About this work
A single peacock, rendered in oil on board, fills an intimate horizontal canvas — roughly 50 by 64 centimetres — with an authority that announces itself immediately. The bird is presented with an almost confrontational directness: its iridescent plumage catching an unseen light source, the interlocking eyes of the tail feathers moving between deep teal, cobalt and burnished gold. Etty works the surface with the same loaded, sensuous brushwork he reserved for flesh, finding in feather and quill a texture as alive as skin. There is no background narrative, no architectural framing — just the bird, studied with full concentration, the paint itself performing the shimmer and weight of each individual feather.
This oil on board, dated to circa 1826 and held at Tate, was a preparatory study made in service of one of Etty's most ambitious mythological compositions.
*The Judgement of Paris* is an 1826 history painting depicting the Greek myth in which Paris must judge which of the goddesses Aphrodite, Hera, and Athena is the fairest — a choice that would ultimately precipitate the Trojan War.
In the finished composition, Hera — accompanied by the peacock as her symbolic attribute — stands with her back to the viewer, turning shocked and angry at being spurned.
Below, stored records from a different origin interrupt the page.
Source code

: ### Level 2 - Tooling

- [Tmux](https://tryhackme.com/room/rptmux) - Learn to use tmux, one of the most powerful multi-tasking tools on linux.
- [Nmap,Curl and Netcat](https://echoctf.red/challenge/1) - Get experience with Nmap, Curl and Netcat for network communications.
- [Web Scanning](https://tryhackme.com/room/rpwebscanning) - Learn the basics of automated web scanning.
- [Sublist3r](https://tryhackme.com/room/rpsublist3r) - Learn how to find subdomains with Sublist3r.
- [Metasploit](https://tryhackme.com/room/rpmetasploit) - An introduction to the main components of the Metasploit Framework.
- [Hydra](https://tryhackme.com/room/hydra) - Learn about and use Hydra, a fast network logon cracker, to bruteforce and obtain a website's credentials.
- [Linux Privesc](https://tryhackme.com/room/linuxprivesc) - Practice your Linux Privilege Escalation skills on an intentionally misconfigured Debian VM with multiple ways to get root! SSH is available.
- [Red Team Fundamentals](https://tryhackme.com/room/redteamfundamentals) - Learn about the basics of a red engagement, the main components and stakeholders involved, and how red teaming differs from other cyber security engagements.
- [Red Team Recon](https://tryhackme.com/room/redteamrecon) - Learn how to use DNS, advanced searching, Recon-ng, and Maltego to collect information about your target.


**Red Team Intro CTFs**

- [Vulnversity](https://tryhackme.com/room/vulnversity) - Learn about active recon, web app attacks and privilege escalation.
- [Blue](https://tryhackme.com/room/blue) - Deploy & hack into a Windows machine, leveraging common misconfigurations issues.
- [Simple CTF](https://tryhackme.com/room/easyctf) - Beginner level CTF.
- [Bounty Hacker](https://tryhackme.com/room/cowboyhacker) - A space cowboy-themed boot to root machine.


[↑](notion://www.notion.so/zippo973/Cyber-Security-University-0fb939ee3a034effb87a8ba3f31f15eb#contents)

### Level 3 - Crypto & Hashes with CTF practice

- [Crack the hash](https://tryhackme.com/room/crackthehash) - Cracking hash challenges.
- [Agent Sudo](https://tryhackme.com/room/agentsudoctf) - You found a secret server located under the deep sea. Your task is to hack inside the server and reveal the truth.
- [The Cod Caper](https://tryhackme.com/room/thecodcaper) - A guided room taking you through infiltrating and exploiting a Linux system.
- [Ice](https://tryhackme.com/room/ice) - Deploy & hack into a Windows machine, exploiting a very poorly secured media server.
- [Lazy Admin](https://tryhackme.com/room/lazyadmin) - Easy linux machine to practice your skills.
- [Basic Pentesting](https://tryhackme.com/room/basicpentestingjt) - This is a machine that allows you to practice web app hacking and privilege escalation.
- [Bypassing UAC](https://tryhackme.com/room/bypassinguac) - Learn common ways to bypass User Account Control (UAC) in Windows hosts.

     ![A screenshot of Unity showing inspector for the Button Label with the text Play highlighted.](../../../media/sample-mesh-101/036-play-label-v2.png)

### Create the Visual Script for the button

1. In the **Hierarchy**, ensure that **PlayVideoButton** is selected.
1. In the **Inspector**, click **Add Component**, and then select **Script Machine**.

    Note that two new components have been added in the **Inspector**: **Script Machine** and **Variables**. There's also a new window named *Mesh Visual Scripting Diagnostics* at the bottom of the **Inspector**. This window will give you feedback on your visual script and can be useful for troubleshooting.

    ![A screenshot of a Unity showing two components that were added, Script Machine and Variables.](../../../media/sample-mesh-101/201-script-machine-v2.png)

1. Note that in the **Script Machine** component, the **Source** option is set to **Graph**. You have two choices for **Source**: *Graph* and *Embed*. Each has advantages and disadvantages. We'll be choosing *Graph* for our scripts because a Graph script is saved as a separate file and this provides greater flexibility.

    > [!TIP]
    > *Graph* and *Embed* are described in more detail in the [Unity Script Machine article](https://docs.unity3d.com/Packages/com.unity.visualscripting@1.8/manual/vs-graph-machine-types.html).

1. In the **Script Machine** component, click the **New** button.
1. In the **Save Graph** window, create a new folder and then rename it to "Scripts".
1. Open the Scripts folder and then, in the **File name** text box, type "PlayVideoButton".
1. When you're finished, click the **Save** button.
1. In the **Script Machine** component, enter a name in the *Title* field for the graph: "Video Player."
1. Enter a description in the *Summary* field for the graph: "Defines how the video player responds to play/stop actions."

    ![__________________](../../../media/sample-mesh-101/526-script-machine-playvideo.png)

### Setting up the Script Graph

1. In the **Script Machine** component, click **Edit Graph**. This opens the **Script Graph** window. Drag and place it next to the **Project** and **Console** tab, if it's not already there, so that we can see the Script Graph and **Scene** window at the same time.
Commissioned by the Earl of Darnley, it was one of the largest and most ambitious works Etty produced, and was displayed at the Royal Academy Exhibition of 1826 at Somerset House in London. The peacock study, therefore, is not a decorative aside but load-bearing preparation: Etty needed to know this creature intimately before placing it at the emotional hinge of his composition.
What makes this study so compelling as a work in its own right is its refusal to be merely functional. Etty brings to a bird exactly the sustained looking he gave to the human figure — unhurried, physically engaged, reverent toward what paint can capture that drawing cannot. It suits rooms where one thing is asked to hold a wall alone: a dark-panelled study, a library with warm evening light, a hallway that rewards a second glance. It speaks to the collector who values process as much as spectacle — who understands that a painting made in private, for no audience but the artist's own preparation, often carries a freedom and conviction the finished showpiece must sacrifice.